Nous avons songé à nous équiper d’un nouveau four d’une plus grande capacité, malheureusement son prix dépasse les 400 000 DA et ce n’est même pas le chiffre d’affaires de notre petit atelier…. »
Et là où le bat blesse dans un métier artisanal, c’est que tout est importé, l’argile et les émaux (peinture de couleur).

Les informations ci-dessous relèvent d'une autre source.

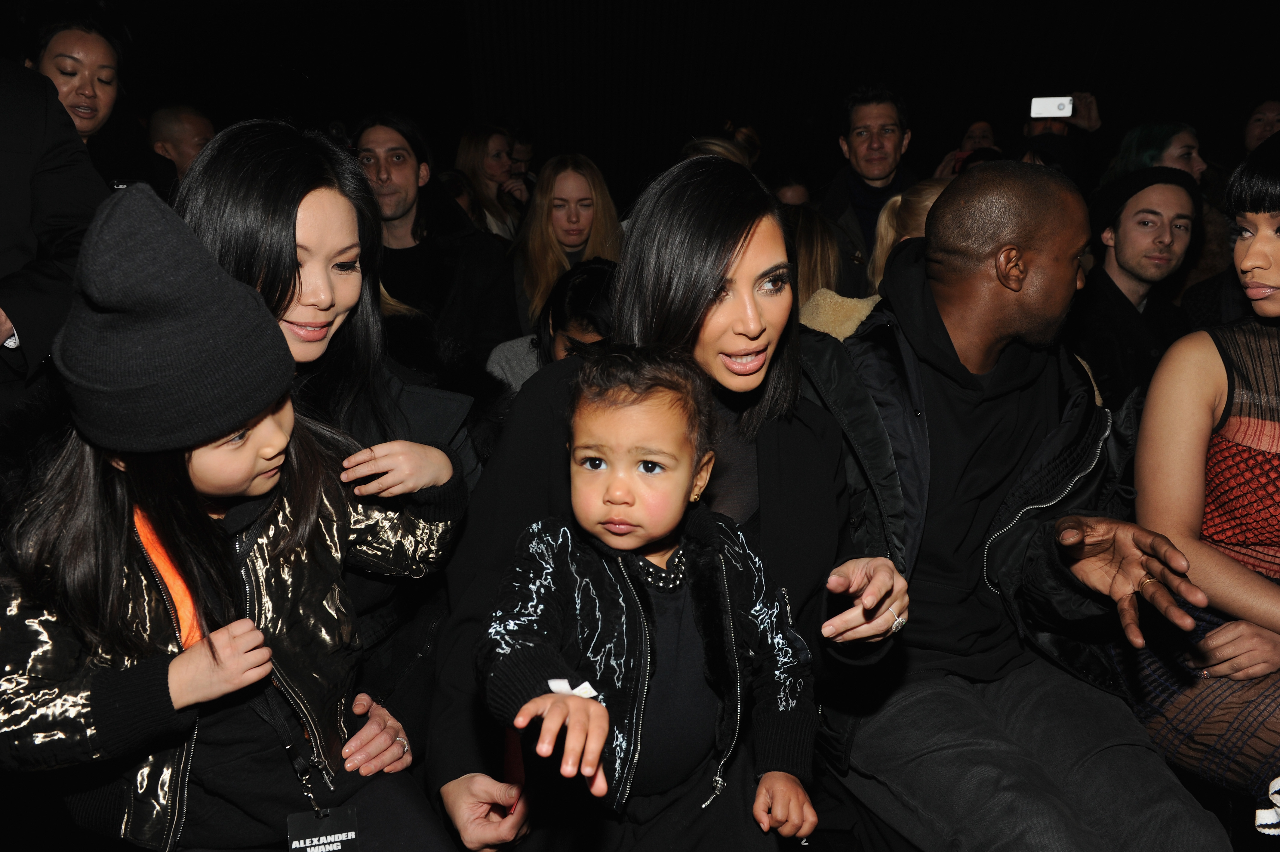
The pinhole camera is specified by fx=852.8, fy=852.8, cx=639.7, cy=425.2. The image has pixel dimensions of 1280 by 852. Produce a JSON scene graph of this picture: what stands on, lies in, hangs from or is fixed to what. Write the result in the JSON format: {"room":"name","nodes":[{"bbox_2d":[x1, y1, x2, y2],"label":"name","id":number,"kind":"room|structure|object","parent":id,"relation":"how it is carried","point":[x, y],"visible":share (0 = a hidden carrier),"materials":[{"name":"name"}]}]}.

« Si l’argile algérienne est de bonne qualité et très solide, elle reste inexploitée, ce qui oblige les artisans à avoir recours à l’importation. Si l’argile algérienne était bien traitée, nous aurions eu un avantage sur la qualité et surtout sur le prix car il faut savoir que le kg d’argile importé est de 48 DA, mais si cette matière première était fabriquée localement le kg couterait entre 10 et 15 DA », fait remarquer l’artisane qui précise que pour les émaux, les prix augmentent d’année en année. A titre d’exemple, la couverte qui est l’émail transparent qui sert à finir le travail était cédée à 5 000 DA le sac de 25 kg, aujourd’hui il est à 14 000 DA.
Mais ce qui désole le plus notre artiste, c’est le fait de rester tributaire des importateurs et des matières premières qu’ils ramènent
« Nous n’avons pas le choix de la matière car ils importent ce que la majorité demande », relève Samia Marzouk qui comme toutes les entreprises algériennes fait face aux tracasseries administratives et fiscales.

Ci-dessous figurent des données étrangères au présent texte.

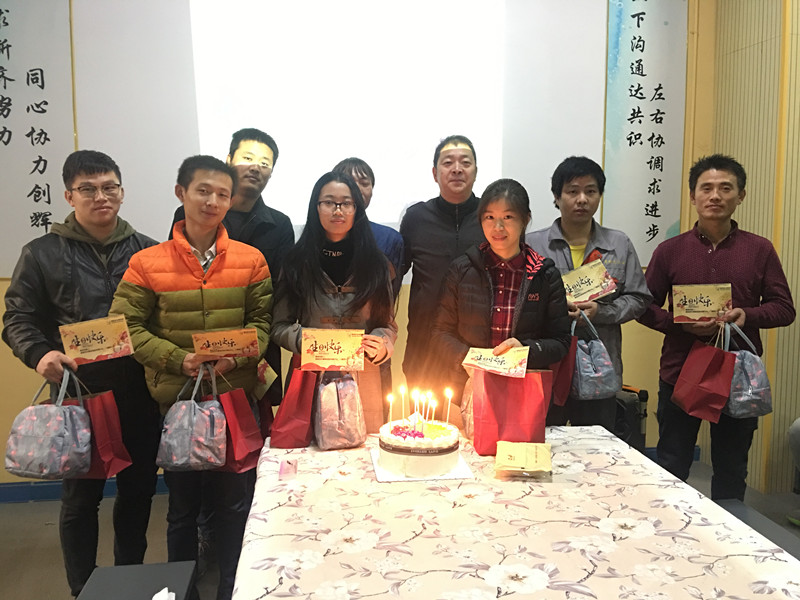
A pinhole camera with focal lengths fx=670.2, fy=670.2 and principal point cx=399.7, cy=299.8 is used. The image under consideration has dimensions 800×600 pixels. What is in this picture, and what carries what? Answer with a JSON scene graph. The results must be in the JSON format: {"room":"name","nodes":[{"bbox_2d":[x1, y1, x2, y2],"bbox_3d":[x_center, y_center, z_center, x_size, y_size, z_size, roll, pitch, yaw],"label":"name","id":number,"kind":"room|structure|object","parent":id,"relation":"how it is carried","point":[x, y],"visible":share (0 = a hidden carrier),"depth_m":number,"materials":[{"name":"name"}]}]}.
{"room":"event hall","nodes":[
{"label":"event hall","id":0,"kind":"room"},
{"bbox_2d":[0,0,718,484],"bbox_3d":[-0.579,-0.629,3.937,5.542,3.406,0.211,-1,7,-8],"label":"back wall","id":1,"kind":"structure","parent":0,"point":[14,370],"depth_m":4.11,"materials":[{"name":"paint"}]},
{"bbox_2d":[0,0,74,277],"bbox_3d":[-2.110,-0.952,3.465,0.800,1.675,0.039,-1,7,-8],"label":"calligraphy scroll","id":2,"kind":"object","parent":1,"relation":"attached to","point":[43,209],"visible":0.97,"depth_m":3.50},
{"bbox_2d":[0,474,166,503],"bbox_3d":[-1.426,1.043,3.777,4.597,0.106,0.018,-1,7,-8],"label":"baseboard","id":3,"kind":"structure","parent":1,"relation":"attached to","point":[37,491],"depth_m":3.70,"materials":[{"name":"blue paint"}]},
{"bbox_2d":[77,0,601,250],"bbox_3d":[-0.276,-1.128,3.765,2.660,1.654,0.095,-1,7,-8],"label":"projection screen","id":4,"kind":"object","parent":1,"relation":"attached to","point":[474,131],"visible":0.77,"depth_m":3.72,"materials":[{"name":"white"}]},
{"bbox_2d":[602,0,688,263],"bbox_3d":[1.465,-1.114,4.024,0.502,1.810,0.036,-1,7,-8],"label":"calligraphy scroll","id":5,"kind":"object","parent":1,"relation":"attached to","point":[646,221],"visible":0.96,"depth_m":4.02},
{"bbox_2d":[0,448,798,599],"bbox_3d":[0.150,1.347,1.858,6.762,0.106,5.009,-1,7,-8],"label":"floor","id":6,"kind":"structure","parent":0,"point":[52,533],"depth_m":3.24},
{"bbox_2d":[3,149,161,595],"bbox_3d":[-1.269,0.304,2.737,0.558,1.771,0.606,3,7,27],"label":"man","id":7,"kind":"object","parent":6,"relation":"on","point":[125,249],"visible":0.86,"depth_m":2.58},
{"bbox_2d":[3,366,92,479],"bbox_3d":[-1.237,0.431,2.363,0.254,0.372,0.227,-1,7,-8],"label":"gift bag","id":8,"kind":"object","parent":7,"relation":"in","point":[67,432],"visible":0.98,"depth_m":2.31,"materials":[{"name":"fabric"}]},
{"bbox_2d":[58,314,133,364],"bbox_3d":[-1.117,0.155,2.472,0.253,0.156,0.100,-2,7,-21],"label":"envelope","id":9,"kind":"object","parent":7,"relation":"in","point":[108,345],"visible":0.99,"depth_m":2.46,"materials":[{"name":"paper"}]},
{"bbox_2d":[67,383,132,478],"bbox_3d":[-1.139,0.467,2.469,0.263,0.348,0.161,2,7,17],"label":"gift bag","id":10,"kind":"object","parent":7,"relation":"in","point":[123,451],"visible":0.52,"depth_m":2.43,"materials":[{"name":"red paper"}]},
{"bbox_2d":[77,561,198,599],"bbox_3d":[-0.716,1.104,1.563,0.326,0.396,1.303,-1,7,-8],"label":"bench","id":11,"kind":"object","parent":6,"relation":"on","point":[111,568],"visible":0.96,"depth_m":2.04,"materials":[{"name":"black"}]},
{"bbox_2d":[152,586,175,599],"bbox_3d":[-0.642,0.817,1.761,0.134,0.074,0.152,-1,7,-8],"label":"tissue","id":12,"kind":"object","parent":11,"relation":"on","point":[161,592],"visible":0.99,"depth_m":1.80,"materials":[{"name":"white paper"}]},
{"bbox_2d":[113,153,274,597],"bbox_3d":[-0.803,0.324,2.695,0.580,1.734,0.583,-4,8,-33],"label":"man","id":13,"kind":"object","parent":6,"relation":"on","point":[229,273],"visible":0.84,"depth_m":2.51},
{"bbox_2d":[157,362,227,470],"bbox_3d":[-0.739,0.415,2.386,0.243,0.347,0.209,-1,7,-8],"label":"gift bag","id":14,"kind":"object","parent":13,"relation":"in","point":[183,461],"visible":0.98,"depth_m":2.34,"materials":[{"name":"fabric"}]},
{"bbox_2d":[191,328,259,357],"bbox_3d":[-0.645,0.167,2.472,0.242,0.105,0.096,-1,7,-8],"label":"envelope","id":15,"kind":"object","parent":13,"relation":"in","point":[227,347],"visible":0.98,"depth_m":2.46,"materials":[{"name":"paper"}]},
{"bbox_2d":[212,372,263,473],"bbox_3d":[-0.645,0.441,2.482,0.261,0.356,0.144,3,7,27],"label":"gift bag","id":16,"kind":"object","parent":13,"relation":"in","point":[245,434],"visible":0.63,"depth_m":2.43,"materials":[{"name":"red paper"}]},
{"bbox_2d":[171,129,293,406],"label":"man","id":17,"kind":"object","parent":6,"relation":"on","point":[245,197],"visible":0.44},
{"bbox_2d":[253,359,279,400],"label":"card","id":18,"kind":"object","parent":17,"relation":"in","point":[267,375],"visible":0.44,"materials":[{"name":"paper"}]},
{"bbox_2d":[270,169,401,425],"bbox_3d":[-0.257,0.298,2.816,0.532,1.574,0.634,-1,7,-8],"label":"woman","id":19,"kind":"object","parent":6,"relation":"on","point":[375,254],"visible":0.64,"depth_m":2.72},
{"bbox_2d":[269,364,317,448],"bbox_3d":[-0.379,0.368,2.443,0.164,0.315,0.160,-1,7,-8],"label":"gift bag","id":20,"kind":"object","parent":19,"relation":"in","point":[287,444],"visible":0.87,"depth_m":2.40,"materials":[{"name":"red paper"}]},
{"bbox_2d":[299,328,364,370],"bbox_3d":[-0.246,0.180,2.400,0.232,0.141,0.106,-1,7,-8],"label":"card","id":21,"kind":"object","parent":19,"relation":"in","point":[322,355],"visible":0.98,"depth_m":2.38,"materials":[{"name":"paper"}]},
{"bbox_2d":[314,371,366,449],"bbox_3d":[-0.221,0.372,2.389,0.174,0.285,0.185,-1,7,-8],"label":"gift bag","id":22,"kind":"object","parent":19,"relation":"in","point":[345,421],"visible":0.97,"depth_m":2.34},
{"bbox_2d":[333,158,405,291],"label":"man","id":23,"kind":"object","parent":6,"relation":"on","point":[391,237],"visible":0.28,"depth_m":3.29},
{"bbox_2d":[399,134,487,401],"bbox_3d":[0.280,0.102,3.406,0.558,1.820,0.612,-1,7,-8],"label":"man","id":24,"kind":"object","parent":6,"relation":"on","point":[431,221],"visible":0.75,"depth_m":3.21},
{"bbox_2d":[433,176,570,418],"bbox_3d":[0.417,0.277,2.769,0.521,1.452,0.603,1,7,10],"label":"woman","id":25,"kind":"object","parent":6,"relation":"on","point":[472,273],"visible":0.73,"depth_m":2.66},
{"bbox_2d":[462,345,528,377],"bbox_3d":[0.338,0.220,2.385,0.240,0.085,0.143,2,7,21],"label":"envelope","id":26,"kind":"object","parent":25,"relation":"in","point":[482,365],"visible":0.98,"depth_m":2.37,"materials":[{"name":"paper"}]},
{"bbox_2d":[469,366,551,454],"bbox_3d":[0.383,0.359,2.336,0.273,0.327,0.130,-1,7,-8],"label":"gift bag","id":27,"kind":"object","parent":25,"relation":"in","point":[519,385],"visible":0.85,"depth_m":2.29,"materials":[{"name":"red paper"}]},
{"bbox_2d":[231,425,798,599],"bbox_3d":[0.265,0.928,1.921,1.353,0.712,1.643,-1,7,-8],"label":"table","id":28,"kind":"object","parent":6,"relation":"on","point":[277,510],"visible":0.9,"depth_m":1.71,"materials":[{"name":"white fabric"}]},
{"bbox_2d":[278,458,297,478],"bbox_3d":[-0.352,0.527,2.104,0.060,0.044,0.069,-1,7,-8],"label":"card","id":29,"kind":"object","parent":28,"relation":"on","point":[282,469],"visible":0.99,"depth_m":2.09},
{"bbox_2d":[370,448,473,481],"bbox_3d":[0.064,0.528,2.182,0.283,0.010,0.270,-1,7,-8],"label":"cake board","id":30,"kind":"object","parent":28,"relation":"on","point":[408,479],"visible":0.41,"depth_m":2.09,"materials":[{"name":"white paper"}]},
{"bbox_2d":[379,413,460,474],"bbox_3d":[0.064,0.444,2.176,0.272,0.159,0.276,-1,7,-8],"label":"cake","id":31,"kind":"object","parent":30,"relation":"on","point":[426,444],"visible":0.98,"depth_m":2.08,"materials":[{"name":"white food"}]},
{"bbox_2d":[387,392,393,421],"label":"candle","id":32,"kind":"object","parent":31,"relation":"in","point":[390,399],"visible":0.95,"depth_m":2.28,"materials":[{"name":"white wax"}]},
{"bbox_2d":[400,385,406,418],"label":"candle","id":33,"kind":"object","parent":31,"relation":"in","point":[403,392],"visible":0.95,"depth_m":2.30,"materials":[{"name":"wax"}]},
{"bbox_2d":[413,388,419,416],"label":"candle","id":34,"kind":"object","parent":31,"relation":"in","point":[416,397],"visible":0.95,"depth_m":2.26,"materials":[{"name":"white wax"}]},
{"bbox_2d":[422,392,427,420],"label":"candle","id":35,"kind":"object","parent":31,"relation":"in","point":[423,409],"visible":0.92,"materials":[{"name":"wax"}]},
{"bbox_2d":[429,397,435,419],"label":"candle","id":36,"kind":"object","parent":31,"relation":"in","point":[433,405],"visible":0.94,"depth_m":2.29,"materials":[{"name":"wax"}]},
{"bbox_2d":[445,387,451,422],"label":"candle","id":37,"kind":"object","parent":31,"relation":"in","point":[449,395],"visible":0.95,"depth_m":2.26,"materials":[{"name":"white wax"}]},
{"bbox_2d":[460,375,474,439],"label":"gift bag","id":38,"kind":"object","parent":28,"relation":"on","point":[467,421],"visible":0.19,"depth_m":2.45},
{"bbox_2d":[494,441,553,476],"bbox_3d":[0.394,0.503,2.137,0.179,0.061,0.171,1,7,10],"label":"packet","id":39,"kind":"object","parent":28,"relation":"on","point":[512,449],"visible":0.98,"depth_m":2.11,"materials":[{"name":"paper"}]},
{"bbox_2d":[524,156,651,433],"bbox_3d":[0.855,0.194,3.230,0.560,1.716,0.583,-1,7,-8],"label":"man","id":40,"kind":"object","parent":6,"relation":"on","point":[570,173],"visible":0.68,"depth_m":3.07},
{"bbox_2d":[548,335,578,408],"bbox_3d":[0.690,0.286,2.993,0.132,0.333,0.214,-1,7,-8],"label":"bag","id":41,"kind":"object","parent":40,"relation":"in","point":[562,392],"visible":0.35,"depth_m":2.93,"materials":[{"name":"red paper"}]},
{"bbox_2d":[560,258,616,305],"bbox_3d":[0.846,-0.069,3.066,0.264,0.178,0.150,-3,7,-24],"label":"card","id":42,"kind":"object","parent":40,"relation":"in","point":[577,296],"visible":0.91,"depth_m":3.05,"materials":[{"name":"beige paper"}]},
{"bbox_2d":[570,311,616,400],"bbox_3d":[0.848,0.254,2.998,0.216,0.366,0.175,-1,7,-8],"label":"gift bag","id":43,"kind":"object","parent":40,"relation":"in","point":[603,350],"visible":0.92,"depth_m":2.95,"materials":[{"name":"blue"}]},
{"bbox_2d":[613,386,649,450],"bbox_3d":[1.263,0.762,3.867,0.298,0.543,0.267,-1,7,-8],"label":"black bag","id":44,"kind":"object","parent":6,"relation":"on","point":[631,402],"visible":0.37,"depth_m":3.77,"materials":[{"name":"black"}]},
{"bbox_2d":[638,153,795,499],"bbox_3d":[1.470,0.235,3.165,0.577,1.782,0.594,-1,7,-8],"label":"man","id":45,"kind":"object","parent":6,"relation":"on","point":[704,249],"visible":0.87,"depth_m":3.03},
{"bbox_2d":[671,283,732,322],"bbox_3d":[1.329,0.017,2.953,0.265,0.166,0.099,2,7,14],"label":"card","id":46,"kind":"object","parent":45,"relation":"in","point":[693,308],"visible":0.99,"depth_m":2.94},
{"bbox_2d":[670,325,735,422],"bbox_3d":[1.327,0.317,2.908,0.200,0.396,0.178,-2,7,-19],"label":"gift bag","id":47,"kind":"object","parent":45,"relation":"in","point":[683,372],"visible":0.96,"depth_m":2.87,"materials":[{"name":"red paper"}]},
{"bbox_2d":[723,320,771,417],"bbox_3d":[1.498,0.306,2.930,0.234,0.396,0.195,-1,7,-8],"label":"gift bag","id":48,"kind":"object","parent":45,"relation":"in","point":[736,392],"visible":0.72,"depth_m":2.88,"materials":[{"name":"blue"}]},
{"bbox_2d":[714,498,799,560],"bbox_3d":[1.251,1.037,2.051,0.362,0.405,1.346,-1,7,-8],"label":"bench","id":49,"kind":"object","parent":6,"relation":"on","point":[739,508],"visible":0.31,"depth_m":2.39,"materials":[{"name":"grey"}]},
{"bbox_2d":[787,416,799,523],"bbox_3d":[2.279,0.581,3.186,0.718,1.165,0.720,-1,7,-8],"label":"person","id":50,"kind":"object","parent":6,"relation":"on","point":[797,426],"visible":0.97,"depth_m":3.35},
{"bbox_2d":[698,0,799,495],"bbox_3d":[2.338,-0.501,2.921,0.395,3.410,2.975,-1,7,-8],"label":"right wall","id":51,"kind":"structure","parent":0,"point":[751,226],"depth_m":3.74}
]}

Finalement, la carte d’artisan qu’elle détient n’offre pas autant d’avantages qu’elle devrait.
« Le seul avantage concret est celui contenu dans la LF 2010, et qui dit que tout artisan qui prend des apprentis ne paye qu’un forfait de 5000 DA d’impôt par an. Cette loi nous a enlevé une grosse épine du pied, avant qu’elle ne soit appliquée, ils m’avaient imposé 60 000 DA sur un chiffre d’affaires estimé à 500 000 DA que je n’atteints toujours pas, une enquête a été ouverte et des inspecteurs ont relevé les conditions dans lesquelles je travaillais, mais cela n’avais rien changé. »
« Des entreprises fidèles nous sollicitent pour les cadeaux de fin d’année »
En dépit de tout , “Soupçon d’Art” , aujourd’hui une marque prisée, notamment grâce aux différentes manifestations et foires, a réussi à se faire connaitre dans le monde de l’entreprise.
« Des entreprises fidèles nous sollicitent pour les cadeaux de fin d’année, mais le plus rentable pour nous est de travailler avec des boutiques. Ce qui nous permet avant tout une visibilité, une expérience que nous avons déjà tenté avec des boutiques comme Edenarc à Hydra et Art en liberté à Kouba et en ce moment on réalise une série d’objest pour une boutique qui ouvrira bientôt. »
Pour rappel, impliquée dans ce qu’elle fait, Samia est membre fondatrice de l’association Anissa culture action «mémoire» qui a été créée après la mort tragique de Anissa Asselah épouse du défunt Ahmed Asselah, directeur de l’Ecole des Beaux- Arts assassinés avec son fils le 15 mars 1994.
L’objectif de cette association est de rendre hommage à cette famille en promouvant l’Art en organisant des spectacles, des performances, des rencontres, des conférences…Reste que cette association attend toujours son agrément.